DATA SUPPLIED: Begin

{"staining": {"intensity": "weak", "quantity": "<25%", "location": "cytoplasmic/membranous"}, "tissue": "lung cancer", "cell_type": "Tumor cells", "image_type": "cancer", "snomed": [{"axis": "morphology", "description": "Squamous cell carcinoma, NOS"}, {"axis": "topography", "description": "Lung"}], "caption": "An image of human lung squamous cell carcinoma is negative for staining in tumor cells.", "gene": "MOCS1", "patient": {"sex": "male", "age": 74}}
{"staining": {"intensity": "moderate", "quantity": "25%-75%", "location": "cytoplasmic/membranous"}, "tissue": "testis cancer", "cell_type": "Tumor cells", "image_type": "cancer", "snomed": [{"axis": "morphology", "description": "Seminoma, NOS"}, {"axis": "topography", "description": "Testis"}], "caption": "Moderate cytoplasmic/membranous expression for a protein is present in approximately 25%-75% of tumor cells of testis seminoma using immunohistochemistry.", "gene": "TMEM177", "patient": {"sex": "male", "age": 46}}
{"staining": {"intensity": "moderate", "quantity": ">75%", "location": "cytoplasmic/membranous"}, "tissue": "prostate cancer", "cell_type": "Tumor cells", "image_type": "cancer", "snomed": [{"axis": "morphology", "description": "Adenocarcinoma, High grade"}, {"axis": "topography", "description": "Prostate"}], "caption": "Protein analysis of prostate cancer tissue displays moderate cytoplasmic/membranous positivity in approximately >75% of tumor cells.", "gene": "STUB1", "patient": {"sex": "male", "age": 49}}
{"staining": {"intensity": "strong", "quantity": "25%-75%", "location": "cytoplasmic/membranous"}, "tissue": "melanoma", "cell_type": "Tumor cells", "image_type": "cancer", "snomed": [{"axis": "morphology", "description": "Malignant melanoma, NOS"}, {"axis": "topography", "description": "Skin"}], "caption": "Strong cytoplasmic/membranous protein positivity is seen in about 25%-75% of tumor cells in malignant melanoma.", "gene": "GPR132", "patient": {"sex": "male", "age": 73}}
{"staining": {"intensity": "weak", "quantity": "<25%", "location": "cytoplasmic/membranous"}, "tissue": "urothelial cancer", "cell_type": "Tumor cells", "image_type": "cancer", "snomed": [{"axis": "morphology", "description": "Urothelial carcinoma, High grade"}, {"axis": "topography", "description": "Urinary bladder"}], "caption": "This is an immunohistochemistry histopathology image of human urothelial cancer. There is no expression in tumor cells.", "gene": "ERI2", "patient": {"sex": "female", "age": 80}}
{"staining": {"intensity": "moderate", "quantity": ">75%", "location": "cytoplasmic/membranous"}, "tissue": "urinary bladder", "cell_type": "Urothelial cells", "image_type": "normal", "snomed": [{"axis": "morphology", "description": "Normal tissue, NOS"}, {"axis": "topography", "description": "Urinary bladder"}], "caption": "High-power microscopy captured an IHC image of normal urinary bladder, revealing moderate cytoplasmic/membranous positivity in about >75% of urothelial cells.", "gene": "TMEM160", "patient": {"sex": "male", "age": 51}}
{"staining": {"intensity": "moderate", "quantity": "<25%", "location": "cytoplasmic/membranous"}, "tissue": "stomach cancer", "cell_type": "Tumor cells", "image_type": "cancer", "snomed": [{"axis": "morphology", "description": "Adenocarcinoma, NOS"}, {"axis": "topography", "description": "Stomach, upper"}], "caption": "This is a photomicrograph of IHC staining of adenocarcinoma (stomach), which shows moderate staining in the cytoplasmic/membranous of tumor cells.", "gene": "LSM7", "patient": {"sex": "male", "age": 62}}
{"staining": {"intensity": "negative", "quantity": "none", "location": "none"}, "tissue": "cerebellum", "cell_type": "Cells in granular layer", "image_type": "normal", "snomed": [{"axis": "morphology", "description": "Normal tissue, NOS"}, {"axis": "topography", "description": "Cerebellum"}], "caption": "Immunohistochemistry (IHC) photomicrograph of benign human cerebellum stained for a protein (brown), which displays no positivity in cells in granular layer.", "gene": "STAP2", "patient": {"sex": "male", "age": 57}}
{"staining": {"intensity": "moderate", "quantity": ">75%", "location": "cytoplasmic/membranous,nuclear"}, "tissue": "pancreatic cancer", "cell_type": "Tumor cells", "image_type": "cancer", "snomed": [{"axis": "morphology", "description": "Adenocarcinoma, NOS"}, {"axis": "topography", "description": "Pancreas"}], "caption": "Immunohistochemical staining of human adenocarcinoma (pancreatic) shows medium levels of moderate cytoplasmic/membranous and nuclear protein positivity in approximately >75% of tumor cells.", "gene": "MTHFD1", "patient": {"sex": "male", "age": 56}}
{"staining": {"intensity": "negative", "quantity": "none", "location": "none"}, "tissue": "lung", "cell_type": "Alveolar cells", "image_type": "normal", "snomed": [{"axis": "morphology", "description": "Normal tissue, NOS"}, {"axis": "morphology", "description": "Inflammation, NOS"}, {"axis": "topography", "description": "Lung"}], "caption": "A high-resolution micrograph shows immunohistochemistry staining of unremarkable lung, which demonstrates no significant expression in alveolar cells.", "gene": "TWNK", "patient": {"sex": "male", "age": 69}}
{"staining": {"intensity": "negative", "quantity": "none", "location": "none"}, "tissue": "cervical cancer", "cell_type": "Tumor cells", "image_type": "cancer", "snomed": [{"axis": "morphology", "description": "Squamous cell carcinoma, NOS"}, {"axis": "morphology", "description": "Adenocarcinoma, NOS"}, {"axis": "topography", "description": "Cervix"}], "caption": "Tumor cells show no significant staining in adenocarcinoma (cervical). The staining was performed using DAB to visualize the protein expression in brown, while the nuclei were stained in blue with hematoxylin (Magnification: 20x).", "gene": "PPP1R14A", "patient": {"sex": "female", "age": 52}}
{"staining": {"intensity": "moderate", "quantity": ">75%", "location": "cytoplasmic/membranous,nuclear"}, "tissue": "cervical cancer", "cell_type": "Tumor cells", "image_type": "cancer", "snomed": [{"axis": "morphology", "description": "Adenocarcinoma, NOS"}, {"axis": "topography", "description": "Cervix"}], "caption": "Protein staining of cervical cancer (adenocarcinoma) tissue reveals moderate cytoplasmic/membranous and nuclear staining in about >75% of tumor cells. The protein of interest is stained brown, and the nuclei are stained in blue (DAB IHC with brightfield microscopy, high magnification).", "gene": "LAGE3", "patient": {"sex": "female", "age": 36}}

DATA SUPPLIED: End

== TASK GOAL ==
Each line shown above must be repeated exactly.

== ANSWER ==
{"staining": {"intensity": "weak", "quantity": "<25%", "location": "cytoplasmic/membranous"}, "tissue": "lung cancer", "cell_type": "Tumor cells", "image_type": "cancer", "snomed": [{"axis": "morphology", "description": "Squamous cell carcinoma, NOS"}, {"axis": "topography", "description": "Lung"}], "caption": "An image of human lung squamous cell carcinoma is negative for staining in tumor cells.", "gene": "MOCS1", "patient": {"sex": "male", "age": 74}}
{"staining": {"intensity": "moderate", "quantity": "25%-75%", "location": "cytoplasmic/membranous"}, "tissue": "testis cancer", "cell_type": "Tumor cells", "image_type": "cancer", "snomed": [{"axis": "morphology", "description": "Seminoma, NOS"}, {"axis": "topography", "description": "Testis"}], "caption": "Moderate cytoplasmic/membranous expression for a protein is present in approximately 25%-75% of tumor cells of testis seminoma using immunohistochemistry.", "gene": "TMEM177", "patient": {"sex": "male", "age": 46}}
{"staining": {"intensity": "moderate", "quantity": ">75%", "location": "cytoplasmic/membranous"}, "tissue": "prostate cancer", "cell_type": "Tumor cells", "image_type": "cancer", "snomed": [{"axis": "morphology", "description": "Adenocarcinoma, High grade"}, {"axis": "topography", "description": "Prostate"}], "caption": "Protein analysis of prostate cancer tissue displays moderate cytoplasmic/membranous positivity in approximately >75% of tumor cells.", "gene": "STUB1", "patient": {"sex": "male", "age": 49}}
{"staining": {"intensity": "strong", "quantity": "25%-75%", "location": "cytoplasmic/membranous"}, "tissue": "melanoma", "cell_type": "Tumor cells", "image_type": "cancer", "snomed": [{"axis": "morphology", "description": "Malignant melanoma, NOS"}, {"axis": "topography", "description": "Skin"}], "caption": "Strong cytoplasmic/membranous protein positivity is seen in about 25%-75% of tumor cells in malignant melanoma.", "gene": "GPR132", "patient": {"sex": "male", "age": 73}}
{"staining": {"intensity": "weak", "quantity": "<25%", "location": "cytoplasmic/membranous"}, "tissue": "urothelial cancer", "cell_type": "Tumor cells", "image_type": "cancer", "snomed": [{"axis": "morphology", "description": "Urothelial carcinoma, High grade"}, {"axis": "topography", "description": "Urinary bladder"}], "caption": "This is an immunohistochemistry histopathology image of human urothelial cancer. There is no expression in tumor cells.", "gene": "ERI2", "patient": {"sex": "female", "age": 80}}
{"staining": {"intensity": "moderate", "quantity": ">75%", "location": "cytoplasmic/membranous"}, "tissue": "urinary bladder", "cell_type": "Urothelial cells", "image_type": "normal", "snomed": [{"axis": "morphology", "description": "Normal tissue, NOS"}, {"axis": "topography", "description": "Urinary bladder"}], "caption": "High-power microscopy captured an IHC image of normal urinary bladder, revealing moderate cytoplasmic/membranous positivity in about >75% of urothelial cells.", "gene": "TMEM160", "patient": {"sex": "male", "age": 51}}
{"staining": {"intensity": "moderate", "quantity": "<25%", "location": "cytoplasmic/membranous"}, "tissue": "stomach cancer", "cell_type": "Tumor cells", "image_type": "cancer", "snomed": [{"axis": "morphology", "description": "Adenocarcinoma, NOS"}, {"axis": "topography", "description": "Stomach, upper"}], "caption": "This is a photomicrograph of IHC staining of adenocarcinoma (stomach), which shows moderate staining in the cytoplasmic/membranous of tumor cells.", "gene": "LSM7", "patient": {"sex": "male", "age": 62}}
{"staining": {"intensity": "negative", "quantity": "none", "location": "none"}, "tissue": "cerebellum", "cell_type": "Cells in granular layer", "image_type": "normal", "snomed": [{"axis": "morphology", "description": "Normal tissue, NOS"}, {"axis": "topography", "description": "Cerebellum"}], "caption": "Immunohistochemistry (IHC) photomicrograph of benign human cerebellum stained for a protein (brown), which displays no positivity in cells in granular layer.", "gene": "STAP2", "patient": {"sex": "male", "age": 57}}
{"staining": {"intensity": "moderate", "quantity": ">75%", "location": "cytoplasmic/membranous,nuclear"}, "tissue": "pancreatic cancer", "cell_type": "Tumor cells", "image_type": "cancer", "snomed": [{"axis": "morphology", "description": "Adenocarcinoma, NOS"}, {"axis": "topography", "description": "Pancreas"}], "caption": "Immunohistochemical staining of human adenocarcinoma (pancreatic) shows medium levels of moderate cytoplasmic/membranous and nuclear protein positivity in approximately >75% of tumor cells.", "gene": "MTHFD1", "patient": {"sex": "male", "age": 56}}
{"staining": {"intensity": "negative", "quantity": "none", "location": "none"}, "tissue": "lung", "cell_type": "Alveolar cells", "image_type": "normal", "snomed": [{"axis": "morphology", "description": "Normal tissue, NOS"}, {"axis": "morphology", "description": "Inflammation, NOS"}, {"axis": "topography", "description": "Lung"}], "caption": "A high-resolution micrograph shows immunohistochemistry staining of unremarkable lung, which demonstrates no significant expression in alveolar cells.", "gene": "TWNK", "patient": {"sex": "male", "age": 69}}
{"staining": {"intensity": "negative", "quantity": "none", "location": "none"}, "tissue": "cervical cancer", "cell_type": "Tumor cells", "image_type": "cancer", "snomed": [{"axis": "morphology", "description": "Squamous cell carcinoma, NOS"}, {"axis": "morphology", "description": "Adenocarcinoma, NOS"}, {"axis": "topography", "description": "Cervix"}], "caption": "Tumor cells show no significant staining in adenocarcinoma (cervical). The staining was performed using DAB to visualize the protein expression in brown, while the nuclei were stained in blue with hematoxylin (Magnification: 20x).", "gene": "PPP1R14A", "patient": {"sex": "female", "age": 52}}
{"staining": {"intensity": "moderate", "quantity": ">75%", "location": "cytoplasmic/membranous,nuclear"}, "tissue": "cervical cancer", "cell_type": "Tumor cells", "image_type": "cancer", "snomed": [{"axis": "morphology", "description": "Adenocarcinoma, NOS"}, {"axis": "topography", "description": "Cervix"}], "caption": "Protein staining of cervical cancer (adenocarcinoma) tissue reveals moderate cytoplasmic/membranous and nuclear staining in about >75% of tumor cells. The protein of interest is stained brown, and the nuclei are stained in blue (DAB IHC with brightfield microscopy, high magnification).", "gene": "LAGE3", "patient": {"sex": "female", "age": 36}}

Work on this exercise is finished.